Shy gains amid stronger pressure on the Pound pushed the GBP/USD pair towards the 1.3017 resistance during yesterday's trading before settling around 1.2995 at the time of writing. The British currency is still facing an unknown fate due to trade negotiations between the two sides of Brexit, the European Union and Britain, which will start in March and which is set to end by the end of 2020, as desired by the British government. Markets are currently focusing on the continued spread of the Corunavirus outside China, including Europe. And investors usually give up stocks and commodities while bidding for safer assets such as government bonds, as is the case this week, a pattern that supports the British pound. As the Pound is the only currency among the five traditional "major" currencies enjoying short-term bond yields above the zero level.

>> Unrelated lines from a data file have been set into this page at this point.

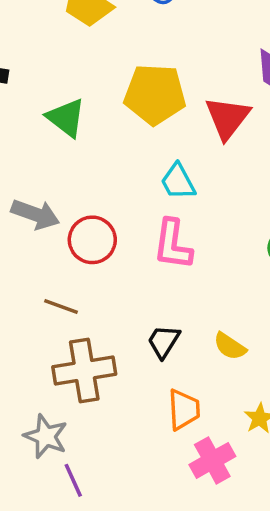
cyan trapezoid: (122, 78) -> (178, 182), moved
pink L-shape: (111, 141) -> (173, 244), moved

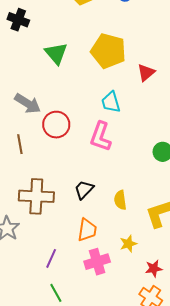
red triangle: (227, 118) -> (146, 73), size x0.7
brown line: (61, 306) -> (20, 144), moved, turned 48
yellow semicircle: (230, 346) -> (120, 200), turned 36
purple line: (73, 480) -> (51, 258), moved, turned 36

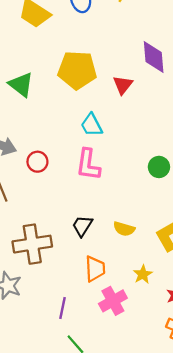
red circle: (56, 125) -> (37, 162), size x0.7
yellow semicircle: (120, 200) -> (124, 229), turned -54

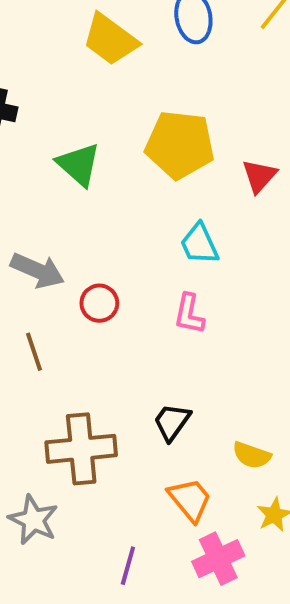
pink L-shape: (88, 165) -> (189, 314), size x0.7
yellow semicircle: (124, 229) -> (252, 455), moved
orange trapezoid: (95, 269) -> (190, 500), turned -40

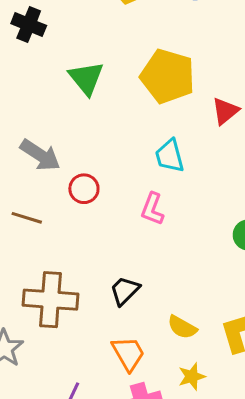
brown line: (34, 352) -> (27, 218), turned -64

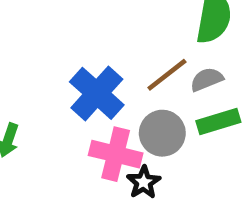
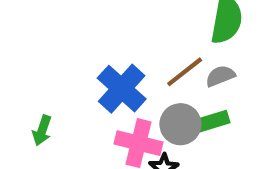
green rectangle: (218, 121) -> (210, 122), moved

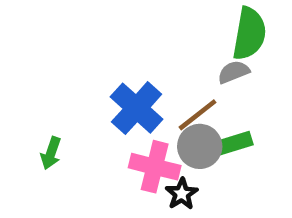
brown line: (185, 72) -> (197, 115), moved
gray semicircle: (220, 76) -> (234, 72), moved

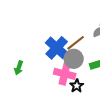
brown line: (197, 115) -> (76, 43), moved
gray circle: (200, 146) -> (74, 59), moved

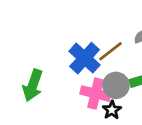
gray circle: (74, 59) -> (116, 85), moved
green arrow: (19, 68) -> (33, 85), size x1.6

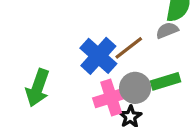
pink cross: (95, 94) -> (111, 97), turned -32

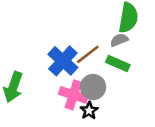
green rectangle: (165, 81) -> (118, 64), moved, turned 40
pink cross: (111, 97) -> (73, 95), turned 36

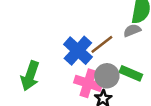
green rectangle: (118, 64) -> (131, 73), moved

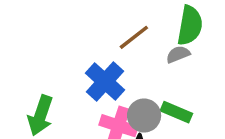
brown line: (102, 44) -> (134, 37), moved

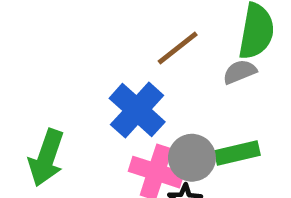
green rectangle: (176, 112) -> (237, 153), turned -36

The European Council has set its goals for the Brexit negotiations, which have confirmed that the bloc will ask the UK government for the content of any new laws on “state aid, competition, state-owned institutions, social standards, employment, environmental standards, climate change, related tax matters and other regulatory measures,” to match them with Brussels’ standards after it was supposed to have regained its independence from the bloc by the end of the year.

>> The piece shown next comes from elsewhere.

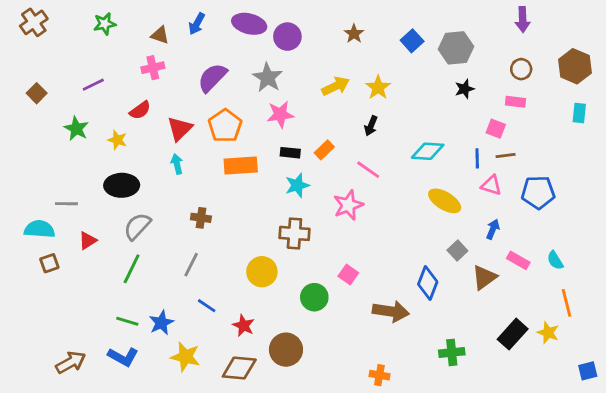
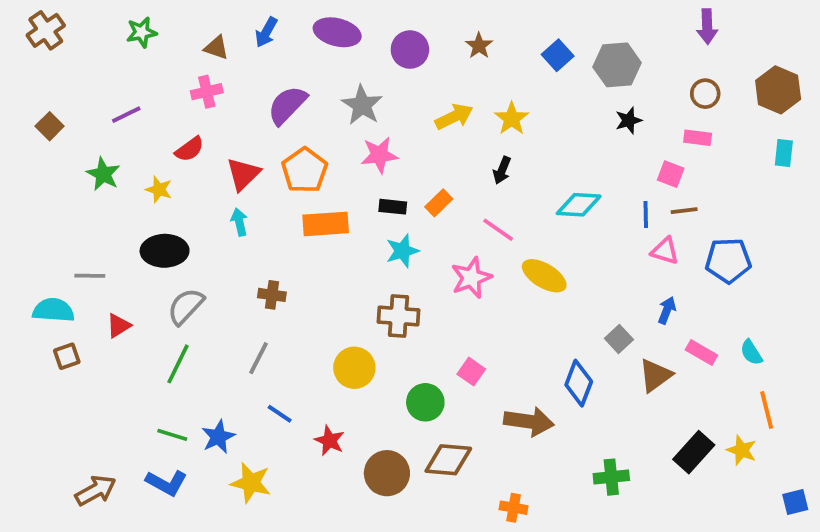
purple circle: (287, 37) -> (410, 50), moved
yellow ellipse: (445, 201) -> (544, 276), moved
brown diamond: (239, 368) -> (448, 460), moved

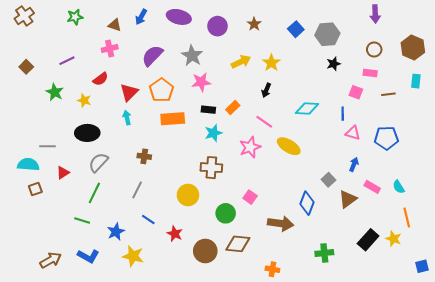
brown line: (684, 211) -> (388, 94), moved
green line: (172, 435) -> (82, 220), moved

European Union leaders have neglected to use the term “alignment” explicitly although this is required only days before the UK government determines its position before the talks, which are due to start next month. Before the two parties have until the end of June to reach an agreement or extend the transitional period beyond December 31, 2020. Some analysts expect that in this turbulent environment, pressure will increase on the British pound.
The Brexit Agreement concluded by Prime Minister Boris Johnson leads to potential constitutional consequences for all of the United Kingdom, especially Northern Ireland, in the case of "backstop", although this does not completely eliminate the possibility of something like Britain leaving the European Union with "no deal" in 2021. Markets and traders are waiting for the fiscal stimulus figures in the March 11 budget, which will provide support to the Pound in the short term.

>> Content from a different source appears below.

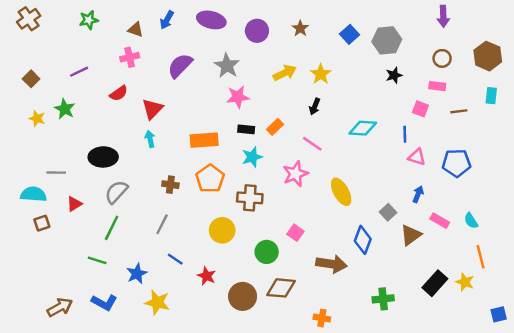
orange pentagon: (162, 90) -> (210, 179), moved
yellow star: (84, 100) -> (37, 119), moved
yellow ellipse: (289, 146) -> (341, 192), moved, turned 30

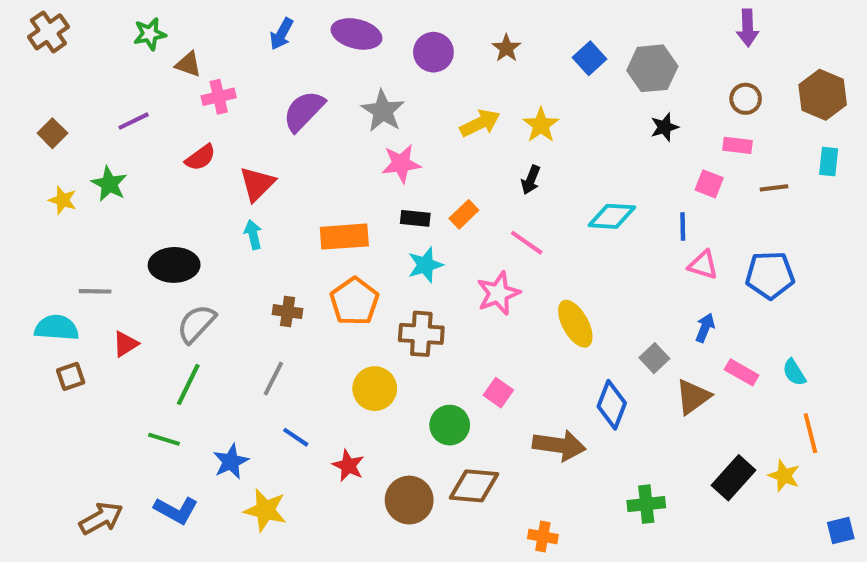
brown triangle: (136, 30) -> (188, 64), moved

According to the technical analysis of the pair: The correction attempts of the GBP/USD lack the incentives to rush strongly, and as is our expectation, there will not be a strong reversal of the general trend of this pair without testing the 1.3300 resistance. Stability above 1.30 is a new opportunity for a bullish advance. In the long term, the pair remains bearish, and moving below the 1.2900 support, gives the bears the control back. I still prefer to sell the pair from every upside level.
As for the economic calendar data: The focus will be on US data; new home sales and oil inventories.